人は誰しも死を迎え、そこには遺品が残る。近年では、故人が残したスマホやパソコン、Web上のデータなどは「デジタル遺品」と呼ばれている。これらのデジタル遺品は年を追うごとに数を増やし、対処に困っている人も増えているという。
今回お話を伺った古田雄介さんは、フリーライターとして活動する一方、デジタル遺品の専門家としても活動している。
古田さんがデジタル遺品の専門家として活動する背景には、どのような出来事があったのだろうか?
古田さんに職歴を聞いてみると、建設会社に勤めた後、葬儀会社や編集プロダクションに転職し、フリーライターとして独立したことがわかった。
かなり異色な経歴であるが、このようなキャリアを歩んできた背景には、古田さんなりの必然性があったようだ。
1977年、名古屋市生まれ。一般社団法人デジタル遺品研究会ルクシー(LxxE)理事。
名古屋工業大学卒業後、建築現場監督と葬儀社スタッフを経て雑誌記者に転身。2010年から故人がインターネットに遺した情報の追跡調査をはじめ、2015年には故人が残したサイトの事例をまとめた『故人サイト』(社会評論社)を刊行。複数の媒体でデジタル遺品等に関する記事を執筆している。
⇒ スマートフォンやパソコン、USBメモリなどに保存されたデータをはじめ、Web上に残るSNSアカウントやブログ、ネット口座情報などを指す。故人が見られたくない情報の流失や、遺族が知らずに放置してしまう事例などが発生している。
ファーストキャリアは現場監督、ハードな環境で考えた「自分は何をしたいんだろう?」
– 古田さんはフリーライターとしてデジタル遺品だけでなく、パソコンパーツなどの記事も執筆されていますが、どのような道を歩まれてきたのでしょうか?
現在はフリーライターと社団法人の理事をしていますが、最初のキャリアは建設会社の現場監督だったんですよ。
– デジタル遺品とも、文筆業とも関係ない業界ですね。なぜ建設会社に勤めるようになったのですか?
僕は高校時代、数学・物理・美術が得意だったので、なんとなく「向いているだろう」という理由で建設学科に入学したんです。その流れで、卒業後は建設会社に就職しました。

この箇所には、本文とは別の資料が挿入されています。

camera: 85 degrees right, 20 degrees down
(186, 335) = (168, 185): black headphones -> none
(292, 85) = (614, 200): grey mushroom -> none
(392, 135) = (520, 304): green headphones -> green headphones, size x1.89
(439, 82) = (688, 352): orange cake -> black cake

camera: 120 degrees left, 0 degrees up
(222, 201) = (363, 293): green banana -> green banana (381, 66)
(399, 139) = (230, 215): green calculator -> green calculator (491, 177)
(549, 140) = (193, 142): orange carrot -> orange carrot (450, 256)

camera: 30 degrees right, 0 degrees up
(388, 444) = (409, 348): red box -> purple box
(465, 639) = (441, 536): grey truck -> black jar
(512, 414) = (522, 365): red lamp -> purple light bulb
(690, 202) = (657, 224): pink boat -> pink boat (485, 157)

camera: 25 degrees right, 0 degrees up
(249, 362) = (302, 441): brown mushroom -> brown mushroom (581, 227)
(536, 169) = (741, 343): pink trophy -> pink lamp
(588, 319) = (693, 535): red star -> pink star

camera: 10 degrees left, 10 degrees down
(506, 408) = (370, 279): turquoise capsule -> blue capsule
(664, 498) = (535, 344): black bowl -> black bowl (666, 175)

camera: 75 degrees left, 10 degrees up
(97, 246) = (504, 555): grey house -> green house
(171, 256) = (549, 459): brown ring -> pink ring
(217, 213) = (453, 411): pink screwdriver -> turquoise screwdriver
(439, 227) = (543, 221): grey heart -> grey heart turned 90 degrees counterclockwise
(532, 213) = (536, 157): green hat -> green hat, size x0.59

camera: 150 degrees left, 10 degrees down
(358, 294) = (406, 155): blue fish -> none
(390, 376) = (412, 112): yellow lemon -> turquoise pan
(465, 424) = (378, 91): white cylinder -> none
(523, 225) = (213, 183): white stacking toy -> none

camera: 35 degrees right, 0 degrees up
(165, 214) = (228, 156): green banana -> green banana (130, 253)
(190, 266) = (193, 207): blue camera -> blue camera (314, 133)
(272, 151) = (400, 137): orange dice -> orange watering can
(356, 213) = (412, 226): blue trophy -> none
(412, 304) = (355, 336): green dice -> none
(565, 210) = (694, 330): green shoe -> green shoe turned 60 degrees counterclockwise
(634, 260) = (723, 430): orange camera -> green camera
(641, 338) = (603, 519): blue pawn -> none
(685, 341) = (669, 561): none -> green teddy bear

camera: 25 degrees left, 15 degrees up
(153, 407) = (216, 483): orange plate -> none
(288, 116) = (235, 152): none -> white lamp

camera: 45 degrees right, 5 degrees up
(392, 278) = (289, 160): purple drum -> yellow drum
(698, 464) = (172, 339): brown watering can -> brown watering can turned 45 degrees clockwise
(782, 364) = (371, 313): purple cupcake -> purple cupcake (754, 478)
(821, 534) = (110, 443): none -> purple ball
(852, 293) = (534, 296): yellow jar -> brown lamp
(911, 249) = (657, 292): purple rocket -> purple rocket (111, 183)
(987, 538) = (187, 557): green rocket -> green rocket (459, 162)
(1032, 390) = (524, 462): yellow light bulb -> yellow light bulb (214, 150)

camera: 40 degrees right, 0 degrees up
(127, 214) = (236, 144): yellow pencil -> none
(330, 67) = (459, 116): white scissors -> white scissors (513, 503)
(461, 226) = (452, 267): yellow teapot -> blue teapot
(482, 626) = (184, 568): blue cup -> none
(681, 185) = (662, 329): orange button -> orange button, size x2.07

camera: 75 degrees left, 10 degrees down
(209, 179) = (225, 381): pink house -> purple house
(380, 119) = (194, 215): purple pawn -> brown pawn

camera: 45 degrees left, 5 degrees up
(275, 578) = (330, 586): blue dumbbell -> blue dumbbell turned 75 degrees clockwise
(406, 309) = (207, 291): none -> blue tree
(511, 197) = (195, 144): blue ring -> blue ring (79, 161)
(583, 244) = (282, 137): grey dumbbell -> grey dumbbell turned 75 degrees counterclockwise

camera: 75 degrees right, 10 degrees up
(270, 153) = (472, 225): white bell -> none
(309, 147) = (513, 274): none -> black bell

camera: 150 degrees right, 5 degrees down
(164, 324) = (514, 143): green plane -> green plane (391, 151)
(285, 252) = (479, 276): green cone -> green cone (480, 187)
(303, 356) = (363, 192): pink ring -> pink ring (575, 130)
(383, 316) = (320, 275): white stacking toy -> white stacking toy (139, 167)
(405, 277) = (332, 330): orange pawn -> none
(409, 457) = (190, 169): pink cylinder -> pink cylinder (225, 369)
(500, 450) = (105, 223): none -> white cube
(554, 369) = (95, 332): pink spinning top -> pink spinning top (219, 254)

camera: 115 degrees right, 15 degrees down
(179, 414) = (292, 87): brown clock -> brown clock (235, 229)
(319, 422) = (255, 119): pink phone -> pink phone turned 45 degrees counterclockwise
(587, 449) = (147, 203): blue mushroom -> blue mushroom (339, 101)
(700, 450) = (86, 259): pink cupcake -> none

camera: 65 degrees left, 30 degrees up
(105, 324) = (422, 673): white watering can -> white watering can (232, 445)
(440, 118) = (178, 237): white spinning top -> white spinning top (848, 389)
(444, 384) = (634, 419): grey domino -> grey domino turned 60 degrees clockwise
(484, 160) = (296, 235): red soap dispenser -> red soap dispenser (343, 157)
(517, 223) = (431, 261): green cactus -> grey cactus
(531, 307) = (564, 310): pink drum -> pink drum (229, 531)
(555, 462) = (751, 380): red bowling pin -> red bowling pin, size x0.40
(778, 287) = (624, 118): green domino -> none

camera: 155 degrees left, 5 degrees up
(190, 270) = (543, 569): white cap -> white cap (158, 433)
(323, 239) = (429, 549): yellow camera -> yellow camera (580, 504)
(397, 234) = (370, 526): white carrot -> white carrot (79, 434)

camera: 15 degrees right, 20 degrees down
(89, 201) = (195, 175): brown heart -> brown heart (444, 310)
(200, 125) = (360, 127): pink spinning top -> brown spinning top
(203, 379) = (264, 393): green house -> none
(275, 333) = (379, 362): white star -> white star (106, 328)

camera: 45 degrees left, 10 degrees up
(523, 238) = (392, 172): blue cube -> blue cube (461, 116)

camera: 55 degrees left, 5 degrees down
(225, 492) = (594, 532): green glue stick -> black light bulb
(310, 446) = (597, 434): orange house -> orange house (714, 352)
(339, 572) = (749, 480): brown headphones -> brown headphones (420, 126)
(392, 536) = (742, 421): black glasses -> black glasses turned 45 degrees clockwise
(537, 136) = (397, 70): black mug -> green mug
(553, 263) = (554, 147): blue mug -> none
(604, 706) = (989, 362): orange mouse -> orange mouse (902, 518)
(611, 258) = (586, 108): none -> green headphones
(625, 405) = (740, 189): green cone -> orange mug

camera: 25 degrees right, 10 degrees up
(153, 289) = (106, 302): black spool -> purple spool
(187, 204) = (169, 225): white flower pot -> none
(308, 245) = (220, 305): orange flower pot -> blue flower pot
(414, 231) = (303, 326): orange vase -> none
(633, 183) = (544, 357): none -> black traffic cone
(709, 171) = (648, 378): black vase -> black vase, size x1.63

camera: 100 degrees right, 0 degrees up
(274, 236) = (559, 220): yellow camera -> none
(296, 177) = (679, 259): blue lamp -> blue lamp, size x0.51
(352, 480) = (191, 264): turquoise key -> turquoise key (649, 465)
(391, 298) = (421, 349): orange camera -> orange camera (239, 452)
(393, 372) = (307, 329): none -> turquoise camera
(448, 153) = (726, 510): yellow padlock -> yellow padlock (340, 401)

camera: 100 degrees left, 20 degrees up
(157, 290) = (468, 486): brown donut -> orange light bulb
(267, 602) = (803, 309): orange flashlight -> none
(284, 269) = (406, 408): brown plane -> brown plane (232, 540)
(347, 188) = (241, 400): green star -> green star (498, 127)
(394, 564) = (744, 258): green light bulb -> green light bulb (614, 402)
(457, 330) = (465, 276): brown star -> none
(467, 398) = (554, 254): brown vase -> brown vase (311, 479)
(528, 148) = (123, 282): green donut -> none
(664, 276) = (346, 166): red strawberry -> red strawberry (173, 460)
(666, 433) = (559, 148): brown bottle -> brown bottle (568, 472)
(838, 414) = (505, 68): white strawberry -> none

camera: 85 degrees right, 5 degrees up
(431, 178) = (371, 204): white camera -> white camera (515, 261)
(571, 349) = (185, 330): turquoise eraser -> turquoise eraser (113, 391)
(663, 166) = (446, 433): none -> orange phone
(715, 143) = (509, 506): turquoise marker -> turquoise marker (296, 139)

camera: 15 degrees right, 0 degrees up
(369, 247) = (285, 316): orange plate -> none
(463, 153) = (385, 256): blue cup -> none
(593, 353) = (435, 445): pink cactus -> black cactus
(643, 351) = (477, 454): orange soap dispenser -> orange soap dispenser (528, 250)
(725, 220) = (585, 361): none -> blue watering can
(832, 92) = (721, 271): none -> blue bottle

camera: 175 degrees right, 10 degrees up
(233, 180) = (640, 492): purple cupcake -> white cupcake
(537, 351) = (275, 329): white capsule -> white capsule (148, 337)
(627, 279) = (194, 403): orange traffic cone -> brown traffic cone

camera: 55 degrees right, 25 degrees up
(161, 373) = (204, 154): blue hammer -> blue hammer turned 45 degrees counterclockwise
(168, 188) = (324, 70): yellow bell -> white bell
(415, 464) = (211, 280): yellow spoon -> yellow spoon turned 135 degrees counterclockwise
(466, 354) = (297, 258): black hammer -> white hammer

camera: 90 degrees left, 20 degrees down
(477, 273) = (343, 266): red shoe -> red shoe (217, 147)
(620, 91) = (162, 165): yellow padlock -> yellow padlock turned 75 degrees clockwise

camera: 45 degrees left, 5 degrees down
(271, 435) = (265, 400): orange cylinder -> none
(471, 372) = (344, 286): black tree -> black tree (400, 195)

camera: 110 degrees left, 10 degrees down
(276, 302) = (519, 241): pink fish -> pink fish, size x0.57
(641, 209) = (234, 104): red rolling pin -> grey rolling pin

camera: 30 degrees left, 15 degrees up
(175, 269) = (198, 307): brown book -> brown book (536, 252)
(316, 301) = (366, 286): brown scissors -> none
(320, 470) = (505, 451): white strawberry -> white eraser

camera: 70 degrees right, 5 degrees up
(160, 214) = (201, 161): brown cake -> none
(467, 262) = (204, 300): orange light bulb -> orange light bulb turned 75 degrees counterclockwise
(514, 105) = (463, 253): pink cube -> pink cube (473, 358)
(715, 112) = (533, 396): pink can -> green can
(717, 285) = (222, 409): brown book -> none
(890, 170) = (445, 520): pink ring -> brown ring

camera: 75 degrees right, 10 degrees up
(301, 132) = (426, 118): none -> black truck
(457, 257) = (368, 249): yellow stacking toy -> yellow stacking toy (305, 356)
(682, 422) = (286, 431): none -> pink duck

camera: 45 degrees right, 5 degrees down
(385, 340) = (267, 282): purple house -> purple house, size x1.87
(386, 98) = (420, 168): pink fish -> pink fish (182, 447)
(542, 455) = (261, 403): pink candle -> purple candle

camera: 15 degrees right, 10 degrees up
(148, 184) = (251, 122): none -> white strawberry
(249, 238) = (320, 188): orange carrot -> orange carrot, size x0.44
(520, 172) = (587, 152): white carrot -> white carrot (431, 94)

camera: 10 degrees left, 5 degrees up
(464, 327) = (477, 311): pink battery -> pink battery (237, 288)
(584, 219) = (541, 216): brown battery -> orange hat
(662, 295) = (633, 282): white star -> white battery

働いてみると現場監督はすごくハードな仕事で、起床は毎朝4時、現場に泊まり込むことも多かったですね。
– なかなかハードな環境ですね。
ハードなのは勤務時間だけで、先輩や職人さんは優しくて人間関係は良好でした。
でも、環境が環境でしたから人の入れ替わりは激しかったですね。僕が入社して半年後かな、現場の所長が突然いなくなっちゃったんですよ。残された僕らは出勤時間と睡眠時間を合わせて、毎日の自由時間が5時間しかない生活が続いたんです。
– 睡眠時間を入れて、余暇が5時間ですか? 私なら耐えられません(笑)。
当時はわりとポジティブでしたけどね。しかしながら仕事に忙殺されていたのでプライベートな時間が取れず、「自分はなぜここで働いているんだろう? 何がしたいんだろう?」と考えちゃうわけです。
それで、仕事を辞めて後悔しない道を選ぼうと考えて、出てきた選択肢が「葬儀会社」と「ライター」だったんですよ。